Similar issues arise in the High Court in relation to applications to set aside a regularly obtained judgment.
In McCullough v BBC [1996] NI 580, Girvan L, as he then was, held that the primary consideration was whether a defendant had merits justifying the matter going to trial. He held:-
"If it is clear that if a defendant has in reality no defence to the plaintiff's claim the setting aside of the judgment would be unjust to the plaintiff and would not be unjust to the defendant since it would merely delay the enforcement of the plaintiff's undoubted rights and send to trial an indefensible case. If on the other hand there is a real trialable issue between the parties justice will normally require that the matter should be allowed to trial."
In addition, Girvan J stated:-
"In determining if there is a real trialable issue between the parties I respectfully differ from Sir Roger Ormrod for I see no compelling reason why the courts should be required to form a provisional view of the probable outcome if the judgment were to be set aside."

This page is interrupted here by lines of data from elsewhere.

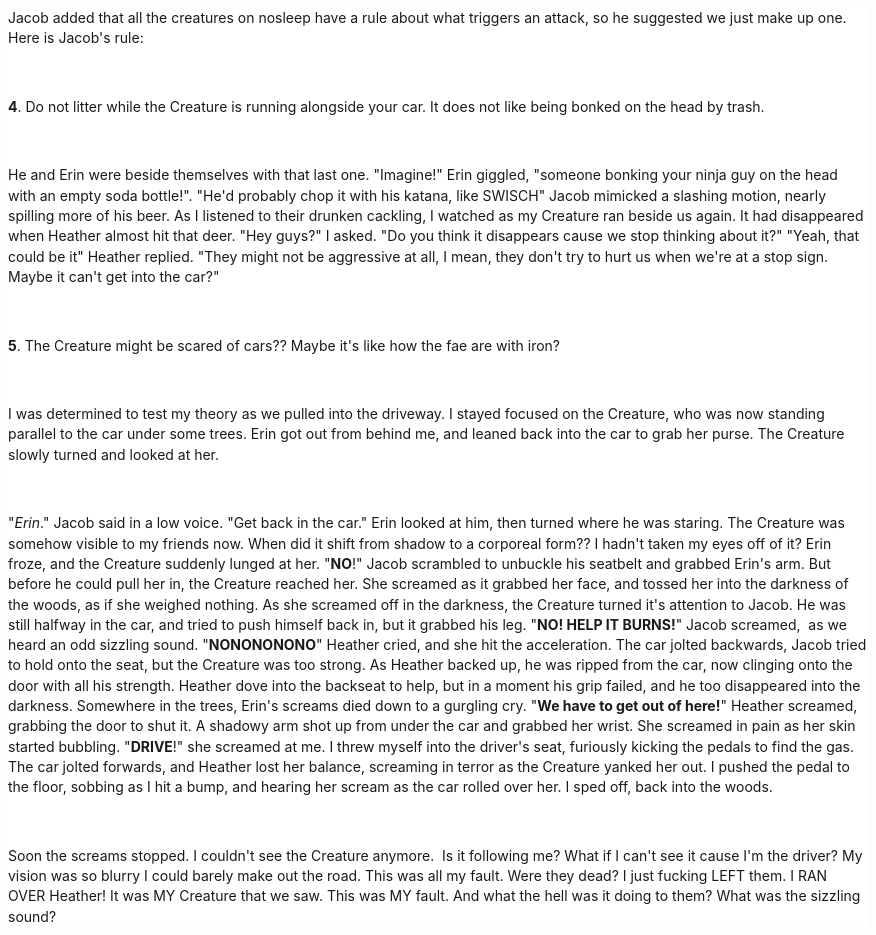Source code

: Jacob added that all the creatures on nosleep have a rule about what triggers an attack, so he suggested we just make up one. Here is Jacob's rule:

&#x200B;

**4**. Do not litter while the Creature is running alongside your car. It does not like being bonked on the head by trash.

&#x200B;

He and Erin were beside themselves with that last one. "Imagine!" Erin giggled, "someone bonking your ninja guy on the head with an empty soda bottle!". "He'd probably chop it with his katana, like SWISCH" Jacob mimicked a slashing motion, nearly spilling more of his beer. As I listened to their drunken cackling, I watched as my Creature ran beside us again. It had disappeared when Heather almost hit that deer. "Hey guys?" I asked. "Do you think it disappears cause we stop thinking about it?" "Yeah, that could be it" Heather replied. "They might not be aggressive at all, I mean, they don't try to hurt us when we're at a stop sign. Maybe it can't get into the car?"

&#x200B;

**5**. The Creature might be scared of cars?? Maybe it's like how the fae are with iron?

&#x200B;

I was determined to test my theory as we pulled into the driveway. I stayed focused on the Creature, who was now standing parallel to the car under some trees. Erin got out from behind me, and leaned back into the car to grab her purse. The Creature slowly turned and looked at her.

&#x200B;

"*Erin*." Jacob said in a low voice. "Get back in the car." Erin looked at him, then turned where he was staring. The Creature was somehow visible to my friends now. When did it shift from shadow to a corporeal form?? I hadn't taken my eyes off of it? Erin froze, and the Creature suddenly lunged at her. "**NO**!" Jacob scrambled to unbuckle his seatbelt and grabbed Erin's arm. But before he could pull her in, the Creature reached her. She screamed as it grabbed her face, and tossed her into the darkness of the woods, as if she weighed nothing. As she screamed off in the darkness, the Creature turned it's attention to Jacob. He was still halfway in the car, and tried to push himself back in, but it grabbed his leg. "**NO! HELP IT BURNS!**" Jacob screamed,  as we heard an odd sizzling sound. "**NONONONONO**" Heather cried, and she hit the acceleration. The car jolted backwards, Jacob tried to hold onto the seat, but the Creature was too strong. As Heather backed up, he was ripped from the car, now clinging onto the door with all his strength. Heather dove into the backseat to help, but in a moment his grip failed, and he too disappeared into the darkness. Somewhere in the trees, Erin's screams died down to a gurgling cry. "**We have to get out of here!**" Heather screamed, grabbing the door to shut it. A shadowy arm shot up from under the car and grabbed her wrist. She screamed in pain as her skin started bubbling. "**DRIVE**!" she screamed at me. I threw myself into the driver's seat, furiously kicking the pedals to find the gas. The car jolted forwards, and Heather lost her balance, screaming in terror as the Creature yanked her out. I pushed the pedal to the floor, sobbing as I hit a bump, and hearing her scream as the car rolled over her. I sped off, back into the woods.

&#x200B;

Soon the screams stopped. I couldn't see the Creature anymore.  Is it following me? What if I can't see it cause I'm the driver? My vision was so blurry I could barely make out the road. This was all my fault. Were they dead? I just fucking LEFT them. I RAN OVER Heather! It was MY Creature that we saw. This was MY fault. And what the hell was it doing to them? What was the sizzling sound?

The decision in McCullough has been followed in Tracy v O'Dowd & Others [2002] NIQB 48 and also more recently by Weatherup J, as he then was, in the case of Bank of Ireland (UK) PLc v Jones [2014] NIQB 93.

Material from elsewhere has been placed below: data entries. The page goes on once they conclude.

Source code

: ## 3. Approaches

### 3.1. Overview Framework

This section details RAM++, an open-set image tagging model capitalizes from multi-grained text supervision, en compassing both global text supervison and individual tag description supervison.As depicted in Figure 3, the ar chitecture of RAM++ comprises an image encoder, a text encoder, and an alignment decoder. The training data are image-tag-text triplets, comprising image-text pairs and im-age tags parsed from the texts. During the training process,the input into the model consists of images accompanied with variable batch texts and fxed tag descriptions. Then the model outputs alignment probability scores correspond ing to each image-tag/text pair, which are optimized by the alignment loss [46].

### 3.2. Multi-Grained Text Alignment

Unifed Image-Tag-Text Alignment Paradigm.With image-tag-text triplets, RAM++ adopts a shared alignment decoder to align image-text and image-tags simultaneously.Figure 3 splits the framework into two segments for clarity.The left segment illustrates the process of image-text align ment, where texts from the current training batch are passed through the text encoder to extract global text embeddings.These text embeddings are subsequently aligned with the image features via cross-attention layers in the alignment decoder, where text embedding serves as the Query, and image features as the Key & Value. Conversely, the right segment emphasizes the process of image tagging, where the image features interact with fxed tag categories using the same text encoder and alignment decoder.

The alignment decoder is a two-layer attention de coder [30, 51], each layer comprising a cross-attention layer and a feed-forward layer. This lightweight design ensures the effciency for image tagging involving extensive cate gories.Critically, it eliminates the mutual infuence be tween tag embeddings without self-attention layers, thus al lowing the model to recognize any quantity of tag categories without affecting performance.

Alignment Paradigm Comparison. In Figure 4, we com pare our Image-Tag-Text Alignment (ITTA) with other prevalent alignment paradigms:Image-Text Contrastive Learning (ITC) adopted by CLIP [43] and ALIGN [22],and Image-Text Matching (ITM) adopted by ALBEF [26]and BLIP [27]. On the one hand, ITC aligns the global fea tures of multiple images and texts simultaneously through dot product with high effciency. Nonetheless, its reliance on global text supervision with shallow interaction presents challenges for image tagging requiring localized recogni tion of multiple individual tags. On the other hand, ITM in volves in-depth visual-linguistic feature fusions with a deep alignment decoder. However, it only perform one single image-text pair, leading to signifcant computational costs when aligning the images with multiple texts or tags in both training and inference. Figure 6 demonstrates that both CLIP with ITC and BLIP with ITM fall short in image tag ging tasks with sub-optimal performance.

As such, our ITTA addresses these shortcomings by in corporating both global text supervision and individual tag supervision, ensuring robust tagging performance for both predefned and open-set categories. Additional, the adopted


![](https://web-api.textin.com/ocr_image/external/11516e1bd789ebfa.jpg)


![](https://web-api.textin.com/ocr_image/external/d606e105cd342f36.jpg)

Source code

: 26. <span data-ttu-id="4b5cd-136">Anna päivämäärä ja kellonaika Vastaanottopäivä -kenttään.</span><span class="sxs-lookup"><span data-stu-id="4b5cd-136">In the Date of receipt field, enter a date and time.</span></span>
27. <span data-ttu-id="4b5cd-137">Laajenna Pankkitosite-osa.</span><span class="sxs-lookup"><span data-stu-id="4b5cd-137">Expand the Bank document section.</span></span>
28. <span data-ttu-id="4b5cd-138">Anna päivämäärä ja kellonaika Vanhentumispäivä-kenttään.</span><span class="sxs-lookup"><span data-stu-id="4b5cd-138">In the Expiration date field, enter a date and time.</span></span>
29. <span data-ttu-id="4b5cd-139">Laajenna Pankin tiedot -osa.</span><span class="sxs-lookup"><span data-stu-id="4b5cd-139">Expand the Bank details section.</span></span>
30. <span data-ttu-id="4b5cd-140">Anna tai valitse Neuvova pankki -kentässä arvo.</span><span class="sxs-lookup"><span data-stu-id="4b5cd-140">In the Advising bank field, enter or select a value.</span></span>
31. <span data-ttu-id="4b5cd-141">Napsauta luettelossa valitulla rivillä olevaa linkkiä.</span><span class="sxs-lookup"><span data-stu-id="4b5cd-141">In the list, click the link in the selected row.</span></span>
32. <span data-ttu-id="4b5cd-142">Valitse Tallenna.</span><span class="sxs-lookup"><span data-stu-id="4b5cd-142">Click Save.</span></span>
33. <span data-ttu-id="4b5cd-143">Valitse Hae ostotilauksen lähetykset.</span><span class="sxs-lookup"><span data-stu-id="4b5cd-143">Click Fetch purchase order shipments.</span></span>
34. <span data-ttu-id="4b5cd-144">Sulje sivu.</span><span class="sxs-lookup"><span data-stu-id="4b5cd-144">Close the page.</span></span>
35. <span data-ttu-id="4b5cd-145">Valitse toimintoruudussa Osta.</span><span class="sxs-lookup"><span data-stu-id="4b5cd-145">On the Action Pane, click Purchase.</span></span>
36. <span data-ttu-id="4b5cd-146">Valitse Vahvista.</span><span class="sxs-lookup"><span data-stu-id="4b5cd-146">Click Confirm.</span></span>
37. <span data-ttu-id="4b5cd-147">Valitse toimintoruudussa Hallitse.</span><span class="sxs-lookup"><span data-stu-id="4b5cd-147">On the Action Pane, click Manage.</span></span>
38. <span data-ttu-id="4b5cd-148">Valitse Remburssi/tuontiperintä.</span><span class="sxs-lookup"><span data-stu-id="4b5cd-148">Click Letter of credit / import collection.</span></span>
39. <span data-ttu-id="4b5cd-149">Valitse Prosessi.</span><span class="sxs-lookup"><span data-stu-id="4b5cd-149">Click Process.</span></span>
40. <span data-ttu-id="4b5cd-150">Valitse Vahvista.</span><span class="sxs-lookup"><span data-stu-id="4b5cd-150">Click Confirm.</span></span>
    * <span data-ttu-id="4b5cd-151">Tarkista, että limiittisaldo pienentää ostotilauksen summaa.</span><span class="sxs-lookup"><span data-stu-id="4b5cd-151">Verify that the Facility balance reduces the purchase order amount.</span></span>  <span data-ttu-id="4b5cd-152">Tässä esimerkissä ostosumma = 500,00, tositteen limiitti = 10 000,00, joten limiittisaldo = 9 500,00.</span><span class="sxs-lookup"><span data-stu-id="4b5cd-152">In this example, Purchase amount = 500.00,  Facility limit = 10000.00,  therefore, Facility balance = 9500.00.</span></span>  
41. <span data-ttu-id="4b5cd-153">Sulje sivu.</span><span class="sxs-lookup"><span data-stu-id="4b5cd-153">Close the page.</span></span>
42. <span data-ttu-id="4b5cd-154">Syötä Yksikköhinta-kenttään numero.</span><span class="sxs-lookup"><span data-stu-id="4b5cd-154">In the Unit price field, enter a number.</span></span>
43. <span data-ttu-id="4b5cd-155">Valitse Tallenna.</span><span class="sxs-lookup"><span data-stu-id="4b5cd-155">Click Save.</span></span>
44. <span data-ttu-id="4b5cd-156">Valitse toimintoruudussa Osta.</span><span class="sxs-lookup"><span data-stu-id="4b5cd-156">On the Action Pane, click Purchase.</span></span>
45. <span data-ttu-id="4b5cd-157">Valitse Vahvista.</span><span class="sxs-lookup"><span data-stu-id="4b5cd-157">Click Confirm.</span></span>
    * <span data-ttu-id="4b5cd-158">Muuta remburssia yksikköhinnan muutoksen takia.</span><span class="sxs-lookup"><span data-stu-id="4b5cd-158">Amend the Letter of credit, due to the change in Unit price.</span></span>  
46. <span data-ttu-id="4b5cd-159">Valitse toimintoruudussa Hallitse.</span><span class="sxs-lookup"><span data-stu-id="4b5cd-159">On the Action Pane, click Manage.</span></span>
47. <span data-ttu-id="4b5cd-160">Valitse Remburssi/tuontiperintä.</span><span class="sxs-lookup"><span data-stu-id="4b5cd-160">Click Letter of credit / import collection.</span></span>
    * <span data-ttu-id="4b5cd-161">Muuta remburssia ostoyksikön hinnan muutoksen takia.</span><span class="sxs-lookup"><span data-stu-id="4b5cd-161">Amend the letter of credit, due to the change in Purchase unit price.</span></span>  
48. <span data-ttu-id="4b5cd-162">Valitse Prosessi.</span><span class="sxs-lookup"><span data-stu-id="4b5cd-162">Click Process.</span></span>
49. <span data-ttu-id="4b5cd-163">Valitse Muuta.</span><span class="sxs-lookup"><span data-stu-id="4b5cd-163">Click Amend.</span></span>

7. In this matter, having considered the terms of the proposed response of the respondent, I am satisfied that the respondent has set out a defence which has some merit and/or sets out a real triable issue. Indeed, properly, in my judgment, the claimant's representative did not seek to suggest otherwise. However, the claimant's representative emphasised the failure to comply with the relevant time-limits and the consequential delay in this matter. However, she acknowledged that there was no real and/or forensic prejudice to the claimant by this delay. In the proposed response form, the respondent has set out an explanation for the delay explaining that, although her solicitor had returned papers to her for approval by letter dated 12 October 2016, she had failed to deal with the correspondence and thereby missed the deadline of 18 October 2016 for filing the response. As the respondent acknowledges and accepts this should not have occurred and it is clearly unfortunate that relevant and appropriate action to remedy this error was not taken before the default judgment had to be entered.
8. In the circumstances, I concluded that, although the failure to comply with the relevant time-limits was unsatisfactory and should not have occurred, I do not think that this is a determinative factor in determining this application, given that no real or forensic prejudice has occurred to the claimant. Since that there is now a proposed response on the merits I am satisfied that, having regard to the terms of the overriding objective, the said Default judgment should now be revoked, time should be extended for presenting the said response and the said response should now be accepted by the Secretary of the Tribunals. In light of the foregoing, the matter should now proceed in accordance with the relevant Rules of Procedure.